BR-KLASSIK

Inhalt

Abendmusiken Kostenlose Konzerte in der Lübecker Marienkirche

Die berühmten Lübecker Abendmusiken zählen zu den ersten öffentlichen Konzerten in Deutschland. Ihre Hoch-Zeit erreichten diese kostenlosen Kirchenkonzerte, die einen Gegenpol zur Hamburger Oper bildeten, im 17. und 18. Jahrhundert.

Marienkirche in Luebeck - Innenansicht | Bildquelle: picture-alliance/dpa

Bildquelle: picture-alliance/dpa

Das Stichwort vom 21. Oktober 2018

Abendmusiken

Zeitvertreib und Langeweile. Das dürften die wesentlichen Motive für die Gründung der Lübecker Abendmusiken gewesen sein. Denn in der Mitte des 17. Jahrhunderts schlugen musikliebende Kaufleute ihre Wartezeit bis zur abendlichen Öffnung der Börse am Marktplatz damit tot, dass sie sich donnerstags in der benachbarten Marienkirche versammelten. Hier hörten sie Franz Tunder, dem Organisten von St. Marien, beim Orgelspiel zu.

Spendierfreudige Kaufleute

Tunder haute mächtig in die Tasten. Denn die reichen Lübecker Kaufleute waren durchaus dazu bereit, für den musikalischen Zeitvertreib in die Tasche zu greifen. Und der Organist, froh ob dieser neuen Einnahmequelle, ließ sich nicht lumpen. Er weitete die Abendmusiken aus, indem er weitere Instrumentalisten und auch den einen oder anderen Sänger anheuerte.

Zwei neue Emporen in der Marienkirche

Doch so richtig groß und weit über die Region hinaus bekannt wurden diese ersten öffentlichen Konzerte Deutschlands erst, als sich Dietrich Buxtehude der Sache annahm. Der Nachfolger und Schwiegersohn Franz Tunders ließ in der Marienkirche zwei neue Emporen nahe der großen Orgel einbauen. Jetzt hatten auf den insgesamt sechs Emporen rund 40 Sänger und Instrumentalisten Platz.

[ARBEITSAUFTRAG 1]
Nenne alle Bauwerke und Einrichtungen, die im Lesetext über die Lübecker Abendmusiken erwähnt werden.
[ARBEITSAUFTRAG 2]
Gib aus dem Lesetext den Abschnitt wörtlich wieder, der mit den Worten „Tunder haute mächtig“ beginnt und mit „und Instrumentalisten Platz.“ schließt.

[BEREITGESTELLTE DATEN]

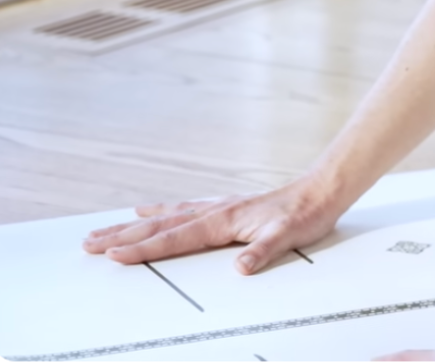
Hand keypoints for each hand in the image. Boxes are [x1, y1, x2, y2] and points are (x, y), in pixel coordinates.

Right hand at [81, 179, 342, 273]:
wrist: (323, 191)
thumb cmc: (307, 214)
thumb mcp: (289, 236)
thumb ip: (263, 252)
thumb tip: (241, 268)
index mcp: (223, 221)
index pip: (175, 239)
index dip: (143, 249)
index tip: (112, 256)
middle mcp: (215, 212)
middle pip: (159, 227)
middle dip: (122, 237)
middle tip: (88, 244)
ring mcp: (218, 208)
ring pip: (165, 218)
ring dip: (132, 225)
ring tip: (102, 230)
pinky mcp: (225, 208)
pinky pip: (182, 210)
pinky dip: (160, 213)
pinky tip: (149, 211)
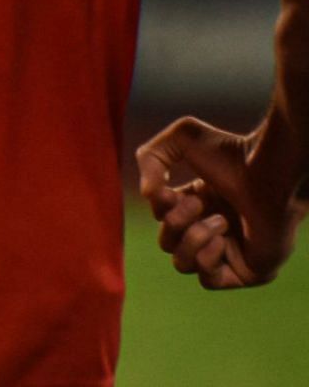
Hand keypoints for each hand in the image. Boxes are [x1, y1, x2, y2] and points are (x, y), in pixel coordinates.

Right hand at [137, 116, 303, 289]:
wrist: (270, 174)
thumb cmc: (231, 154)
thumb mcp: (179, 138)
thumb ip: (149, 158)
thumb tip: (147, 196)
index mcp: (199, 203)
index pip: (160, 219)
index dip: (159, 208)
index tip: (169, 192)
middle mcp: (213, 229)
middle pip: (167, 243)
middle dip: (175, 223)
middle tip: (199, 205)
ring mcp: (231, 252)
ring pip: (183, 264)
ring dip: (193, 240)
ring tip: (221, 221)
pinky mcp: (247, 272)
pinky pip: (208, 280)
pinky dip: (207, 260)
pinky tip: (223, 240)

[SCHRIFTLICHE LÖSUNG 1]
- Marienkirche (St. Marien) in Lübeck
- Hamburger Oper
- Börse am Marktplatz

[SCHRIFTLICHE LÖSUNG 2]
Tunder haute mächtig in die Tasten. Denn die reichen Lübecker Kaufleute waren durchaus dazu bereit, für den musikalischen Zeitvertreib in die Tasche zu greifen. Und der Organist, froh ob dieser neuen Einnahmequelle, ließ sich nicht lumpen. Er weitete die Abendmusiken aus, indem er weitere Instrumentalisten und auch den einen oder anderen Sänger anheuerte.

Zwei neue Emporen in der Marienkirche

Doch so richtig groß und weit über die Region hinaus bekannt wurden diese ersten öffentlichen Konzerte Deutschlands erst, als sich Dietrich Buxtehude der Sache annahm. Der Nachfolger und Schwiegersohn Franz Tunders ließ in der Marienkirche zwei neue Emporen nahe der großen Orgel einbauen. Jetzt hatten auf den insgesamt sechs Emporen rund 40 Sänger und Instrumentalisten Platz.